Что до Варана, то он на мордобой внимания не обратил, зато приказ у него никакого восторга не вызвал: он хорошо ладил с заключенным Гардинером, и это указание, по его мнению, было еще бессмысленнее, чем большинство остальных. Пусть Гардинер и раздражал его порой своим пением и посвистыванием, зато этот заключенный не раз оказывался полезен.
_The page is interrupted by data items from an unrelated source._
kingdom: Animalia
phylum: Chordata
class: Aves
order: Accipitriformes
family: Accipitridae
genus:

Всего несколько дней назад Варан получил от Гардинера свежую говядину для всех сержантов и капралов. Но так уж вышло. Стыдно, но Варан полагал, что после взбучки Гардинеру по-прежнему будет нужен он, а ему – Гардинер. Так уж вышло, и остановить это было невозможно. Можно пойти войной на весь свет, только весь свет всегда победит. Что он мог поделать?
И вот Гардинера разыскали там, куда Варан его и отправил, – в лазарете. Поскольку ходить узник не мог, Варан приказал двум бывшим при нем охранникам тащить заключенного на плац для предания наказанию.
День уходил, становилось прохладнее, а заключенные думали, что тут им по крайней мере хоть не приходится вкалывать. Несколько минут (или сколько там это ни займет) они смогут передохнуть, отдыху узники всегда были рады, он был в их мире самой большой радостью наряду с едой. Но торчать тут им не хотелось.
Они стояли на плацу, сотня или около того заключенных, которые были на легких работах и которых только-только наступавшим вечером собрали под муссонным дождем стать свидетелями того, как Смугляка Гардинера, мужика, который жалел промокших обезьян, будет бить Варан за преступление, которого Смугляк не совершал. Число людей на плацу понемногу росло, так как охранники заставляли возвращавшихся с той Дороги присоединяться к скорбному сборищу.